Consultant - Multi-disease AI-Based Early Warning System

Remote US
IMACS /
Contract /
Remote
The Institute for Health Modeling and Climate Solutions (IMACS) is a global center of excellence at the intersection of climate change, health, and technology, under the Forecasting Healthy Futures (FHF) initiative launched by Malaria No More.
 
We are seeking a highly qualified and domain-experienced Consultant to support the development and deployment of the Multi-disease AI-Based Early Warning System for the ClimateSmart Indonesia initiative, funded by the Patrick J. McGovern Foundation and our multi-country project in collaboration with The Global Fund and The Task Force for Global Health.
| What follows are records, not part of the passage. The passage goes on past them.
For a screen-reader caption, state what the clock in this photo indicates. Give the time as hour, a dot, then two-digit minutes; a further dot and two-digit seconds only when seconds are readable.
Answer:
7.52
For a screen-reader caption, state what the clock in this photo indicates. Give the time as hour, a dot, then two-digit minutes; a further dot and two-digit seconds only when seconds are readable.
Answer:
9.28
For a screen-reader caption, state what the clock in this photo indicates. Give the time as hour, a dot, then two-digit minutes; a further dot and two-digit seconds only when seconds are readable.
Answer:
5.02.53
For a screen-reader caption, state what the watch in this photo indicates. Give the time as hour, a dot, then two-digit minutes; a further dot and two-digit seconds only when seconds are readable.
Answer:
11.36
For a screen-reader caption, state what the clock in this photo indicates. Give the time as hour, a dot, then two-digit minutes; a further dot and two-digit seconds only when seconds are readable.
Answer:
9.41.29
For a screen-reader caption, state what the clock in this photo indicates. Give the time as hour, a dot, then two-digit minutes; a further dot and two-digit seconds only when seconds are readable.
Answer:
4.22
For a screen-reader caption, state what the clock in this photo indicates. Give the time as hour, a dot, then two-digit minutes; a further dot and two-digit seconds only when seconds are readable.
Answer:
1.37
The Consultant will assist in finalizing country profiling reports, drafting technical documentation, tailoring AI codebases for country-specific requirements, developing training materials, and providing on-site training to Ministry of Health officials and public health managers, initially in Bangladesh, with potential deployments in other countries.

Key Responsibilities:


    • 1. Country profiling & technical documentation:

    •  Assist in detailed country profiling to gain insights into disease patterns, surveillance frameworks, and technological infrastructures of project countries.
    • Draft comprehensive technical documentation, including data integration strategy, AI model architecture, and system workflows.
    • Work in conjunction with the IMACS team to tailor the codebase for four countries in the Early Warning Surveillance project.
    • Maintain GitHub repositories to enable efficient version control and collaborative development.
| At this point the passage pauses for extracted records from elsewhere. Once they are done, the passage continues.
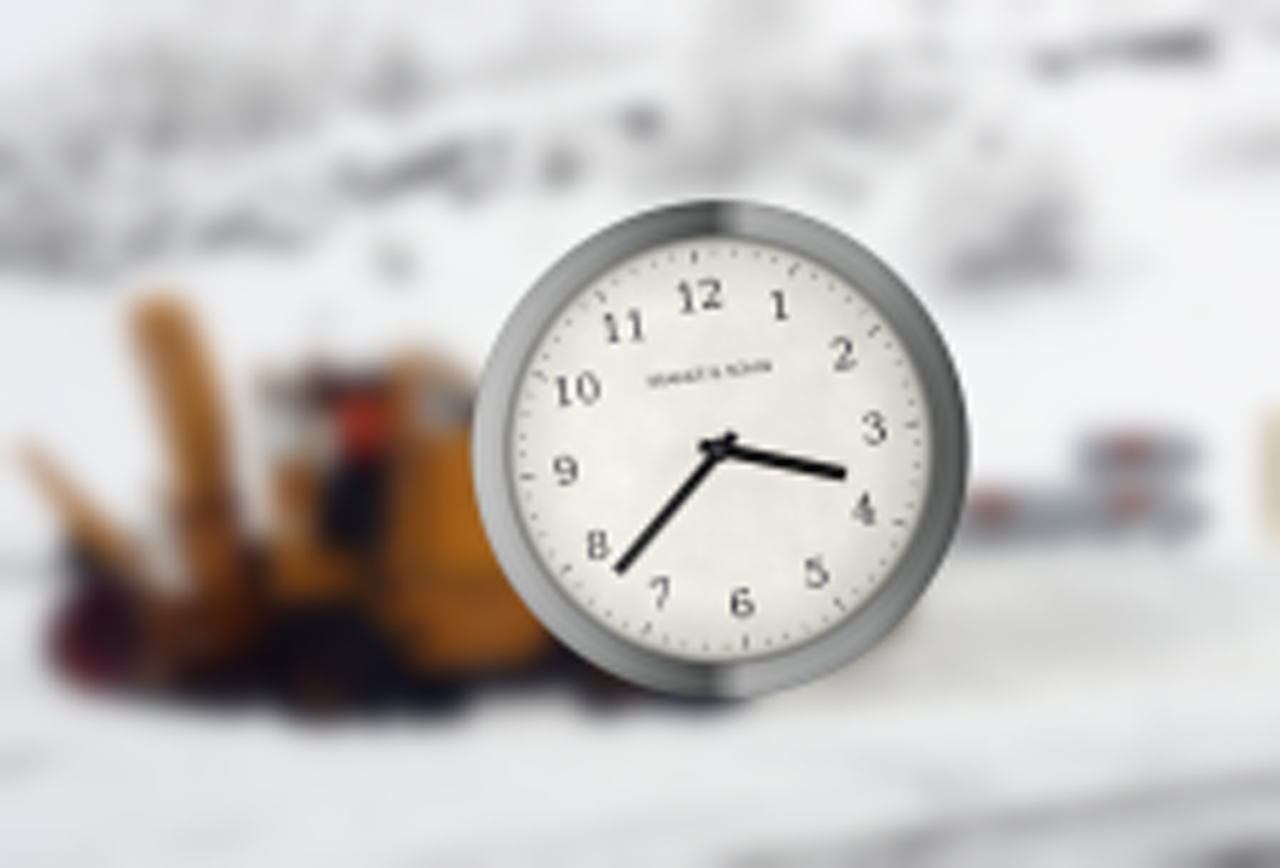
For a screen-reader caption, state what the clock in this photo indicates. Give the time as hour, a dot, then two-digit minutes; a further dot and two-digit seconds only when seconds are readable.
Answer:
3.38
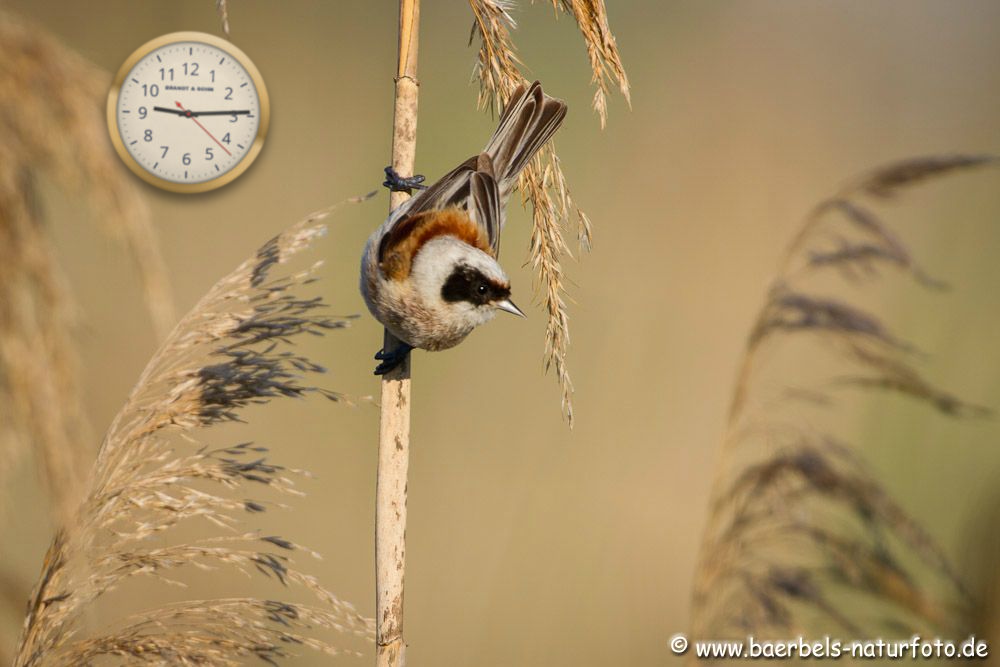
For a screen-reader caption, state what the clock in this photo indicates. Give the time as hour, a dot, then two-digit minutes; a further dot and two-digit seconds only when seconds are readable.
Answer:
9.14.22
    • 2. Customization & implementation:

    • Refine local epidemiological and climate data-driven AI-based predictive modeling techniques.
    • Ensure algorithm customization aligns with country-specific public health data regulations.
    • Assist in validation and optimization of outputs from the AI system by working closely with technical teams.
    • Participate in the design of front-end interfaces to enhance interactive disease monitoring dashboards.
    • Develop cloud-native applications to implement scalable and efficient disease EWS systems.

    • 3. Training & capacity building:

    • Prepare training materials (presentations, manuals, SOPs) focusing on Ministry of Health officials and public health managers.
    • Conduct in-person and virtual training sessions to ensure effective system adoption and utilization.
    • Provide technical guidance and troubleshooting support post-training to address implementation challenges.

    • 4. Stakeholder Engagement & Knowledge Transfer:

    • Engage with project stakeholders for the smooth deployment of EWARS systems.
    • Develop policy briefs and strategic recommendations to enhance AI-driven EWS frameworks.

Required Qualifications & Experience:

    • Master's or PhD in Public Health, Epidemiology, Data Science, Computer Science, or related fields.
    • Proficiency in Python, React, and other programming languages is essential.
    • 5+ years of experience in digital health projects, disease surveillance, or health informatics.
    • Hands-on experience with AI/ML model implementation and customization in a healthcare setting.
    • Experience in training and capacity building for government or healthcare professionals.
    • Prior experience with BI frontend development is a plus.
    • Expertise in deploying and managing cloud-native applications for large-scale AI-driven solutions is preferred.
    • Familiarity with GitHub for version control and collaborative software development.

Key Competencies:

    • Excellent technical writing and documentation skills.
    • Ability to communicate complex AI concepts to non-technical stakeholders.
    • Proven ability to work in a multicultural, cross-functional team.
    • Strong project management skills with attention to detail.
    • Willingness and ability to travel for on-site training and stakeholder engagement.
$2,500 - $5,000 a month
Malaria No More is an equal opportunity employer. We encourage applicants of all backgrounds to apply and do not discriminate based on race, color, religion, gender, national origin, age, disability, or any other protected characteristic.